Hockey et masculinité toxique

7 juin 2021

Le 2 juin dernier, à l’occasion d’une joute de hockey disputée entre les Canadiens de Montréal et les Jets de Winnipeg, l’attaquant Mark Scheifele a brutalement mis en échec Jake Evans immédiatement après que ce dernier eut compté un but.

Fonçant sur sa victime de 25 ans à vive allure, Scheifele a provoqué la commotion cérébrale d’Evans.
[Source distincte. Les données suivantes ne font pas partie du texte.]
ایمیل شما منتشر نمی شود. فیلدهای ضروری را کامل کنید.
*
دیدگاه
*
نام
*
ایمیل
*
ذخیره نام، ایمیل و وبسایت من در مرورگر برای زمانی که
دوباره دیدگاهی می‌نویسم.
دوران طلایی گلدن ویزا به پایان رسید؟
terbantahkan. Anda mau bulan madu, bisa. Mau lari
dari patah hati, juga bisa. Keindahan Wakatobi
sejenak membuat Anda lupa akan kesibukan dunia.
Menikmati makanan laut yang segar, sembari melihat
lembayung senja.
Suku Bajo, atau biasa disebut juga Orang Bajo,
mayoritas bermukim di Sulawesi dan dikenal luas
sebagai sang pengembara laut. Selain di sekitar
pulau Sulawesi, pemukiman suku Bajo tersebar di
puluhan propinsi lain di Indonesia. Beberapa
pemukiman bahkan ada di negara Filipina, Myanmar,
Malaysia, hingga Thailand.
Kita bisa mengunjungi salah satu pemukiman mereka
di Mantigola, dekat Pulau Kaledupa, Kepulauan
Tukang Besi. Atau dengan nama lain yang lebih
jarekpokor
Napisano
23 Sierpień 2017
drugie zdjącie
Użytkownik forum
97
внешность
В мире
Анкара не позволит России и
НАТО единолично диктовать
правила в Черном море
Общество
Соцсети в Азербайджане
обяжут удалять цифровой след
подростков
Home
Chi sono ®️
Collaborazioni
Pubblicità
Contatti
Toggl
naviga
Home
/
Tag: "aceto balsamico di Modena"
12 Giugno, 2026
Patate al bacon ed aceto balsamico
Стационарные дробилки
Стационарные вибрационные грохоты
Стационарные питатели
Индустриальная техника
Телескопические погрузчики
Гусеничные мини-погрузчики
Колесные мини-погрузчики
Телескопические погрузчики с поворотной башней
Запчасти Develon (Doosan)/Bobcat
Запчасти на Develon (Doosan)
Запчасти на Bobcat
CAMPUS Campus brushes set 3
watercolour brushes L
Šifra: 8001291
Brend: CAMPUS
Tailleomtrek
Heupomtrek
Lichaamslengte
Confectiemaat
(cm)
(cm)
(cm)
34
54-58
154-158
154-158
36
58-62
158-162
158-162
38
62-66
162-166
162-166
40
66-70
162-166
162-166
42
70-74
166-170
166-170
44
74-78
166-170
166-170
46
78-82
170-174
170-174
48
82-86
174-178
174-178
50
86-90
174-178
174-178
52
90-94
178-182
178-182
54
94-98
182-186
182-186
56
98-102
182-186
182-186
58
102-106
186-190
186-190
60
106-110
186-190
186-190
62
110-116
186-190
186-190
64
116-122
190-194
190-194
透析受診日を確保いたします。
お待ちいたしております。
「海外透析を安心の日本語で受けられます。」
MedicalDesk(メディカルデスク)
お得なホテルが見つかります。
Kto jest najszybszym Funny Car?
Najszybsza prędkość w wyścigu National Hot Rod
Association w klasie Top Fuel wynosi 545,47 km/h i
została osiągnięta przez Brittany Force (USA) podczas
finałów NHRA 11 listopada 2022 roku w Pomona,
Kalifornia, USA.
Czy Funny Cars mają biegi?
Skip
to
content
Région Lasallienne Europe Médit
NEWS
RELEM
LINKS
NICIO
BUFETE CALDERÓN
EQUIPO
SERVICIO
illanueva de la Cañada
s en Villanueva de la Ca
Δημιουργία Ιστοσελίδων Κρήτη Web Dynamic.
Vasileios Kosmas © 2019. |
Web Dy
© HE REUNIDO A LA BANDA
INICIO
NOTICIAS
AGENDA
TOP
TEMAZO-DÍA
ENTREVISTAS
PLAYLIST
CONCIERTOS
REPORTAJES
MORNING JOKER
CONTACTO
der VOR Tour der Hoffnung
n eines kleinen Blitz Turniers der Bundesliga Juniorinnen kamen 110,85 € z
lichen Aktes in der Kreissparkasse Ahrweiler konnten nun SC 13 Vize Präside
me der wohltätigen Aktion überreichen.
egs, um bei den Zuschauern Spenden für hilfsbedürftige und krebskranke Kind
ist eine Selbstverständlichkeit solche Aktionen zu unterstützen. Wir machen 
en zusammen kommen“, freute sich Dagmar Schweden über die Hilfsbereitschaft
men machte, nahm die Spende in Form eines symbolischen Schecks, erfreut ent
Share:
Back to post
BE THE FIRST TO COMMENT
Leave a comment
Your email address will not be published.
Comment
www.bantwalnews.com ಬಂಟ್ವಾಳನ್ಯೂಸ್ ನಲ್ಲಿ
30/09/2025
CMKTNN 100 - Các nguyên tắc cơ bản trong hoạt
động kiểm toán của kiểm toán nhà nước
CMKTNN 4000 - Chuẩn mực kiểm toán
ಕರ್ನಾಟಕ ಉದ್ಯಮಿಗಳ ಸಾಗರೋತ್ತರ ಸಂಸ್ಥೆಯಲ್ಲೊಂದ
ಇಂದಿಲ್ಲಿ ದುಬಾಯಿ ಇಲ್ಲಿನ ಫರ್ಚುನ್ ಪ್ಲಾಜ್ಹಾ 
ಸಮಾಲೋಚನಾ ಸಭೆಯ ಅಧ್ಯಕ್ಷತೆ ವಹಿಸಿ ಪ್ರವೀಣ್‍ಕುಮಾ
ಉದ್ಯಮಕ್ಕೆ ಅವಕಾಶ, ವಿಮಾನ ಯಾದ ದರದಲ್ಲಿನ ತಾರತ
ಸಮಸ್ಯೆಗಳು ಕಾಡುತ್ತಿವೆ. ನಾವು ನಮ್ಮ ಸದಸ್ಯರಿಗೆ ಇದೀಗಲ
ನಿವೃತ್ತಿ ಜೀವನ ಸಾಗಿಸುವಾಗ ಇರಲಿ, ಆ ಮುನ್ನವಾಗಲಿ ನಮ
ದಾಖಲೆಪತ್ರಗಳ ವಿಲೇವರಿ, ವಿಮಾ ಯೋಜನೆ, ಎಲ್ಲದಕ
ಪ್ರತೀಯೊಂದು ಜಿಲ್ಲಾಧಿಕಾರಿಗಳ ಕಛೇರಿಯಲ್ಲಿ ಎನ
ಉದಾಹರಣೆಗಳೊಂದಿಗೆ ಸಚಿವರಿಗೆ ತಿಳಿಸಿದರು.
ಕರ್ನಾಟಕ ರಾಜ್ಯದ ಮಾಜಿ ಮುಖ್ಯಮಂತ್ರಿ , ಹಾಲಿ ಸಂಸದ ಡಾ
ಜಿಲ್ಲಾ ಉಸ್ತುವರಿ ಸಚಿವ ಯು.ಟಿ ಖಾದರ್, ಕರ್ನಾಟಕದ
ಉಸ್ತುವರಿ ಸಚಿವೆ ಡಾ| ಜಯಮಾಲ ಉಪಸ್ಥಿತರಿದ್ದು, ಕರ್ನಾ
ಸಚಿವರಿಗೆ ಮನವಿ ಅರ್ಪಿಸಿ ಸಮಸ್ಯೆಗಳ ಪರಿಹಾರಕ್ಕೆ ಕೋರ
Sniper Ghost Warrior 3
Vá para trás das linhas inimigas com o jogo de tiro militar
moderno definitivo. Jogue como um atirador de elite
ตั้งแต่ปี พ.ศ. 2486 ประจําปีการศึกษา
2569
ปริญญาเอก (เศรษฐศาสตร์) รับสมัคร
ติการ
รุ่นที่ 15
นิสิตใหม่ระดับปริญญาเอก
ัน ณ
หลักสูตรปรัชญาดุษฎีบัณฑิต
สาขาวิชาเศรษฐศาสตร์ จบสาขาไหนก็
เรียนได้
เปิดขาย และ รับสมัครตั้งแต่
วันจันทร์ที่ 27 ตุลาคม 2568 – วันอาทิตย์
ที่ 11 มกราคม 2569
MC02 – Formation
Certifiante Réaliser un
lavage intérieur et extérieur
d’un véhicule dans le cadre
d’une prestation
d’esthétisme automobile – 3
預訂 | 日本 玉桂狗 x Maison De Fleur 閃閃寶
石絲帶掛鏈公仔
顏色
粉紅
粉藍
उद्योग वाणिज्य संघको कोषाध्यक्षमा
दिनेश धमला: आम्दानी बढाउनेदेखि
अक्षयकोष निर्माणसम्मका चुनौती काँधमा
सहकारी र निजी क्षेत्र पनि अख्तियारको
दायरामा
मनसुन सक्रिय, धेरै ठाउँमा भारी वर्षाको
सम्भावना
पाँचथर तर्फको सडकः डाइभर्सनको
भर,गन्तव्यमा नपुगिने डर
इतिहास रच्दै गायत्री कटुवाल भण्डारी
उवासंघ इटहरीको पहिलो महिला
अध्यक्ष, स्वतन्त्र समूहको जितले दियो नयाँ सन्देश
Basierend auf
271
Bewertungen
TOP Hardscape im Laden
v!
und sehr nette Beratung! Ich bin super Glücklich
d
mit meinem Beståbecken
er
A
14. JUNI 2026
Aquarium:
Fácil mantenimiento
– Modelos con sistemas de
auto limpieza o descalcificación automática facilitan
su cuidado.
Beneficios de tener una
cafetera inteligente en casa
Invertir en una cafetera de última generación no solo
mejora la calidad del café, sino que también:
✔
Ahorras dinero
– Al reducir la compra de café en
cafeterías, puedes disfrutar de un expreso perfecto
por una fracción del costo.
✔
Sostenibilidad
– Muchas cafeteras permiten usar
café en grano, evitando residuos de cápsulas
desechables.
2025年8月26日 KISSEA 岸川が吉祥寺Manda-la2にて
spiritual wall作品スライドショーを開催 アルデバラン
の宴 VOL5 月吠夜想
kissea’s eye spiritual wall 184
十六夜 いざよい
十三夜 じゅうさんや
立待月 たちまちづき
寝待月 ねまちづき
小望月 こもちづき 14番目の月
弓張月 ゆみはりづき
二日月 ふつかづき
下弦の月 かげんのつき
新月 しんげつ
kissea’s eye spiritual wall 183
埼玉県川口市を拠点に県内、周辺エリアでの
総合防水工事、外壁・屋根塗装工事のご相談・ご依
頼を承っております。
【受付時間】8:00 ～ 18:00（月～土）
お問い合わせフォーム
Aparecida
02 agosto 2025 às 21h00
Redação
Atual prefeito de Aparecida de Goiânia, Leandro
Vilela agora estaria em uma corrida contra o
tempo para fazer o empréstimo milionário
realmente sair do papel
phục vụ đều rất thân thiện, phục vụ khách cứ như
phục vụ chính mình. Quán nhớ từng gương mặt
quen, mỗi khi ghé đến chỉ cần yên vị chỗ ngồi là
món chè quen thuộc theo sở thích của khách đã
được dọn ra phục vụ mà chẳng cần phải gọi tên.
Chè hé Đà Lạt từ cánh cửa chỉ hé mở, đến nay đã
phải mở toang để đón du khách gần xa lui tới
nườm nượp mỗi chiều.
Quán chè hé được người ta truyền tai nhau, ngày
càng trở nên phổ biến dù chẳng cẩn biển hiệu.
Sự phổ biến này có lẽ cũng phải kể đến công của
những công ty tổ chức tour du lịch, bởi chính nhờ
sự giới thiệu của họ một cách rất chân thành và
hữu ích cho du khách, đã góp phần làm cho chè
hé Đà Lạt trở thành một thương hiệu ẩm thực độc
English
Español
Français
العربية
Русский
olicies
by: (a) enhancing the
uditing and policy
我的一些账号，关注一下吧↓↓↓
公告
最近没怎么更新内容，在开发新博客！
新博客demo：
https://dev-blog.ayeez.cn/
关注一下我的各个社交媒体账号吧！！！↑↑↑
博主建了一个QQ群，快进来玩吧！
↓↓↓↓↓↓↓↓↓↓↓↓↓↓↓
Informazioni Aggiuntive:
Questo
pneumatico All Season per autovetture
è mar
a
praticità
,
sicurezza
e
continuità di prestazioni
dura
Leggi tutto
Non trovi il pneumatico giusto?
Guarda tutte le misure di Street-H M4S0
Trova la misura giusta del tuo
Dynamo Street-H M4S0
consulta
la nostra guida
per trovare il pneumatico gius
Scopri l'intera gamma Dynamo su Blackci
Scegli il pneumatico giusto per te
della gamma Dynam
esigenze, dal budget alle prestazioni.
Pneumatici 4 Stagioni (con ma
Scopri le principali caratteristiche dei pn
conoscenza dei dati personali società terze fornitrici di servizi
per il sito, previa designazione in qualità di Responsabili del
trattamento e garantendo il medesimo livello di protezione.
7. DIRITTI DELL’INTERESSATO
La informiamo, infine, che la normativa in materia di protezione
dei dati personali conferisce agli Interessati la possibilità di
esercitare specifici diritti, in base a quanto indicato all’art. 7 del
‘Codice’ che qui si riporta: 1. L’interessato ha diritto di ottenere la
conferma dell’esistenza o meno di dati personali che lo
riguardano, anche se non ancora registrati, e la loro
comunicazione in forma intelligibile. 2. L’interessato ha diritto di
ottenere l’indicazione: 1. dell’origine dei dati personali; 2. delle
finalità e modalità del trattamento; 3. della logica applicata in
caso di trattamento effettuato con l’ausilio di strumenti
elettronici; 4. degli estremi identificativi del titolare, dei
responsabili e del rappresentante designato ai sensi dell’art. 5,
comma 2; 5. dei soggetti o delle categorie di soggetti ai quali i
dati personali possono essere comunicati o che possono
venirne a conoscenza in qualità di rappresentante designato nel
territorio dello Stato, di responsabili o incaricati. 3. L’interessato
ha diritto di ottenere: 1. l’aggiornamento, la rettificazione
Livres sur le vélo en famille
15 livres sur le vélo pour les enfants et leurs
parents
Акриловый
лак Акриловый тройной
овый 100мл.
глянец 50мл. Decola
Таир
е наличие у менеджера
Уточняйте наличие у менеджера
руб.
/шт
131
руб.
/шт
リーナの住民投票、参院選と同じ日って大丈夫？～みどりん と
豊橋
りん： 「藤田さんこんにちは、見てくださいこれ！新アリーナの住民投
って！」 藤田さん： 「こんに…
Au cours de sa jeune carrière, c’est la quatrième fois que ce dernier quitte la glace sur une civière.

Dans le mode du hockey — sur lequel les autorités policières choisissent de fermer les yeux — cette agression n’est punissable que d’une interdiction de jouer pendant quelques joutes.

À la boxe, l’état pitoyable des vedettes en vieillissant est la preuve que les coups à la tête (plus nombreux dans ce sport) laissent des séquelles.

Il y eut un temps où le hockey était un sport où les vedettes se distinguaient par leur intelligence, leur rapidité et leur adresse.

Dès que l’enregistrement des joutes eut permis de montrer des reprises, les commentateurs vantaient les feintes qui avaient trompé l’adversaire et permis de compter un but.

On peut se demander quelle aurait été la carrière Maurice Richard si, à l’âge d’Evans, on s’était employé à l’handicaper physiquement par une série de commotions cérébrales.

Car le hockey n’est plus ce qu’il était.

Autrefois, l’équipe des Canadiens était composée exclusivement de ‘p’tis gars de la place’, c’est-à-dire de francoQuébécois et d’angloQuébécois qui, ensemble, faisaient la preuve que lorsque les gens d’ici s’unissent, ils font naitre des champions.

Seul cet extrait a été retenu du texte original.